Evaluation of $\displaystyle \int\frac{1}{(a^2-\tan^2 x)\sqrt{b^2-\tan^2 x}}dx\;,$ Where $a>b$
$\bf{My\; Try::}$ Let $b^2-\tan^2 x= t^2\;,$ Then $-2\tan x \sec^2 xdx = 2tdt$
So integral convert into $\displaystyle I = -\int\frac{1}{(a^2+b^2-t^2)\cdot t}\times \frac{t}{(1+b^2-t^2)}\times \frac{1}{\sqrt{b^2-t^2}}dt$
Now how can i solve it, Help required, Thanks
On
Starting from $$I= \int\frac{dx}{(a^2-\tan^2 x)\sqrt{b^2-\tan^2 x}}$$ and using, as you did, $$b^2-\tan^2 x= t^2\implies x=-\tan ^{-1}\left(\sqrt{b^2-t^2}\right)\implies dx=\frac{t}{\sqrt{b^2-t^2} \left(b^2-t^2+1\right)}$$ $$I=\int\frac{dx}{\sqrt{b^2-t^2} \left(b^2-t^2+1\right) \left(a^2-b^2+t^2\right)}$$ The integrand can be decomposed as $$\frac{1}{a^2 \sqrt{b^2-t^2}}+\frac{\sqrt{b^2-t^2}}{\left(-a^2-1\right) \left(b^2-t^2+1\right)}-\frac{\sqrt{b^2-t^2}}{a^2 \left(a^2+1\right) \left(-a^2+b^2-t^2\right)}$$ leading, as given in comments, to $$a(a^2+1)\,I=\frac{\tan ^{-1}\left(\frac{a t}{\sqrt{a^2-b^2} \sqrt{b^2-t^2}}\right)}{\sqrt{a^2-b^2}}+\frac{a \tan ^{-1}\left(\frac{t}{\sqrt{b^2+1} \sqrt{b^2-t^2}}\right)}{\sqrt{b^2+1}}$$
Edit
Continuing from Rohan's answer, partial fraction decomposition leads, for the integrand, to $$\frac 1 {a^2+1}\left(\frac 1 {a^2+(a^2-b^2)w^2}+\frac 1{1+(b^2+1)w^2} \right)$$ which is much easier to integrate.

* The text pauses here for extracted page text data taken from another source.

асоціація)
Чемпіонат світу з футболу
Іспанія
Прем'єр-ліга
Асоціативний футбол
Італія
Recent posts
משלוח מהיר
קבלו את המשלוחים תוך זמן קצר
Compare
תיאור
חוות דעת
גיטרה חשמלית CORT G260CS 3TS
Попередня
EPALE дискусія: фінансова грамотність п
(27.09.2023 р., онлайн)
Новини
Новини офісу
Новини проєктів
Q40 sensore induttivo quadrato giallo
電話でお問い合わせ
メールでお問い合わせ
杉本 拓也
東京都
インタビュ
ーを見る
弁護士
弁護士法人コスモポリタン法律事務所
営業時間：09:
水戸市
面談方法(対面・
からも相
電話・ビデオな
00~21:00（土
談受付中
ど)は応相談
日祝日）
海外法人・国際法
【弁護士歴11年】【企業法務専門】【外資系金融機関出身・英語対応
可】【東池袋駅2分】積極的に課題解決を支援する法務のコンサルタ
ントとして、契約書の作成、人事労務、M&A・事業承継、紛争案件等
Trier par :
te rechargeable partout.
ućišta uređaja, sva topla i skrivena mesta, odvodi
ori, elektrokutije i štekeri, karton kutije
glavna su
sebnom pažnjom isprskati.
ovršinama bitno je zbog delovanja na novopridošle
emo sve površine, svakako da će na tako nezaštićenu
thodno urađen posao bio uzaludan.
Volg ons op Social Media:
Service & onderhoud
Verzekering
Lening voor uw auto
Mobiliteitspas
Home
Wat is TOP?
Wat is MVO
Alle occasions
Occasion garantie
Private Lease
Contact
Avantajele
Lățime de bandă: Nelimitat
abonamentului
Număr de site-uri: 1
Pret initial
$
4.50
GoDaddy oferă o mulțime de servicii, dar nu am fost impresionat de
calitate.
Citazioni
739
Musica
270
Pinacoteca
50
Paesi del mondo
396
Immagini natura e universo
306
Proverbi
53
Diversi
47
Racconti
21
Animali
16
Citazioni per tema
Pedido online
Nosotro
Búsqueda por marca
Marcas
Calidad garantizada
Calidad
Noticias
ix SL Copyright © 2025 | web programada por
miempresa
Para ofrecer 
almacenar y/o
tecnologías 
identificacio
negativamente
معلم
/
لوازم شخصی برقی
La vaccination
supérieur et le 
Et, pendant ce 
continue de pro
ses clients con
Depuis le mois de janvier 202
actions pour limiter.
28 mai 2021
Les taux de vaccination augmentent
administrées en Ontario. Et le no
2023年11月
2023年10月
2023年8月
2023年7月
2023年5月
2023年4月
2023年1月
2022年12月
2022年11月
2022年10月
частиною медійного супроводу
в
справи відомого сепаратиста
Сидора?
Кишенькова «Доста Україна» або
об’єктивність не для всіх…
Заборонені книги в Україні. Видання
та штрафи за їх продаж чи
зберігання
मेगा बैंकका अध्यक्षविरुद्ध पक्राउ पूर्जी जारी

This would lead to $$(a^2+1) \,I=\frac{\tan ^{-1}\left(\frac{ \sqrt{a^2-b^2}}{a}w\right)}{a \sqrt{a^2-b^2}}+\frac{\tan ^{-1}\left(\sqrt{b^2+1} w\right)}{\sqrt{b^2+1}}$$
I have an idea.
Substitute $u=\tan x $ to get $$I =\int \frac {1}{\sqrt {b^2-u^2}(u^2+1)(a^2-u^2)} \mathrm {d}u$$ Now substituting $u = b\sin v $, we get, $$I = \int \frac {1}{(b^2\sin ^2 v+1)(a^2-b^2\sin^2 v)}\mathrm {d}v $$ We then substitute for $w =\tan v $, to get, $$I =\int \frac {w^2+1}{((a^2-b^2)w^2+a^2)((b^2+1)w^2+1)} \mathrm {d}w $$ Now we do a partial fraction decomposition which I am unable to get right. Hope you can take it from here.